Harvey Proctor has done us all a favour. His press conference last week about the hysterical allegations being made against him by ‘Nick’ (an anonymous bloke) and the paedo-obsessed police has helped expose the medieval madness of the post-Savile paedophile panic.
Proctor has been accused of torturing and murdering boys at wild Westminster sex parties that were also frequented by Edward Heath and Leon Brittan. If you believe that, you’ll believe anything.
From stories about Jews sacrificing Christian kids and drinking their blood, to that great unhinged moment in the 1980s when working-class families were torn apart by social workers and feminists who believed they were capable of sacrificing animals, raping their children and, in the words of Beatrix Campbell, ‘shitt[ing] on silver trays and mak[ing] the children eat it’, baseless whispers about the ritualistic murder of kids often appear during moments of social madness.
And Britain is truly experiencing a moment of social madness. The Savile scandal has nurtured an ugly climate, where half-baked claims against any old celeb or politician are taken seriously and splashed across the papers, aided and abetted by police forces that have lost the plot and publicity-hungry politicians who stand up in parliament to say ‘I have evidence of a Westminster paedo ring!’ By which they mean some former drug addict phoned them once and claimed to have been tortured by a Tory. In listing the obviously bonkers accusations made against him, Proctor has drawn attention to the Dark Age streak to this hysteria. Good for him. He’s drawn attention to something else too: the anti-gay aspect of the paedo panic.
Proctor says he’s the victim of a ‘homosexual witch-hunt’. I think he’s right. From that strange episode in the early 2000s, when various celebs were arrested for having sex with male teenagers in the 1970s, to the current whispers about Heath (‘he was gay, you know!’), Cliff Richard (‘we all know about him’), and now Proctor, there’s a more than a whiff of homophobia to this social madness.

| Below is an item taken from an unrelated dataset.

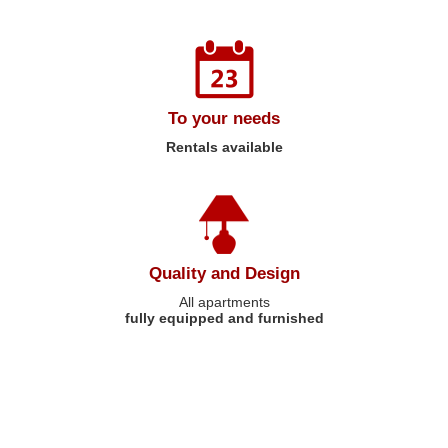
To your needs
Rentals available
Quality and Design
All apartments
fully equipped and furnished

David Cameron alluded to this in 2012, when Phillip Schofield, playing daytime TV’s Witchfinder General, shoved a list of alleged paedos under his nose. Cameron said: ‘There is a danger, if we’re not careful, that this could turn into a sort of witch-hunt, particularly against people who are gay.’ That’s happening.
Right from the 1970s, the modern paedophile panic has had a homophobic element. Indeed, it was stoked in large part by Christian evangelicals pissed off that, in an increasingly liberal era, they could no longer fearmonger about predatory homosexuals like they did in the 1950s. The decriminalisation of gay sex in the 1960s, and the rise of gay liberation in the early 1970s, made it difficult for certain moral entrepreneurs to spread their black-and-white propaganda about homosexuals warping the next generation. Through the spectre of The Paedophile, however, they could keep pushing their fear of gay deviancy.
The social historian Philip Jenkins described it as ‘the politics of substitution’. He said groups that were opposed to men having it off with each other, or to the availability of porn, found themselves in a sticky situation in the post-1960s climate, ‘which emphasised the freedom of consenting adults to determine their private moral conduct’. So they substituted their old-fashioned morality with a new-fangled concern for the fate of vulnerable children. As Jenkins says, in the 1980s ‘we find morality campaigns directed not against homosexuality, but against paedophilia; not so much against pornography in general, but child pornography’.
The at-risk kid became a moral shield for those who felt they could no longer openly state their prejudices. The paedo panic has its origins among American Christians who in the 1970s founded groups like Save Our Children, which warned that ‘particularly deviant-minded’ people in the Scouts or schools might ‘sexually molest children’. These evangelicals were later joined by radical feminists — the motliest crew of modern times! — whose big concern was not homosexuals but men in general. And so the paedo panic was born, midwifed by God-botherers and men-haters, exploding with force in the 1980s, staggering on through tabloid scare stories in the 1990s, and now taking the form of a full-on conspiracy theory about powerful men murdering children. And probably drinking their blood. That’s what gays do, right? Or is it Jews? It’s hard to keep up with the hysterias.
‘Politics of substitution’ — that’s what everyone is doing. Incapable of having a rational debate about morality in the 21st century, about what we stand for as a society, instead we reach for the substitute of The Paedophile: the all-purpose bogeyman for folks who really want to bash gays, finger-point at the political class, spread panic about family life, or pursue some other ugly moralistic agenda under the guise of ‘saving children’.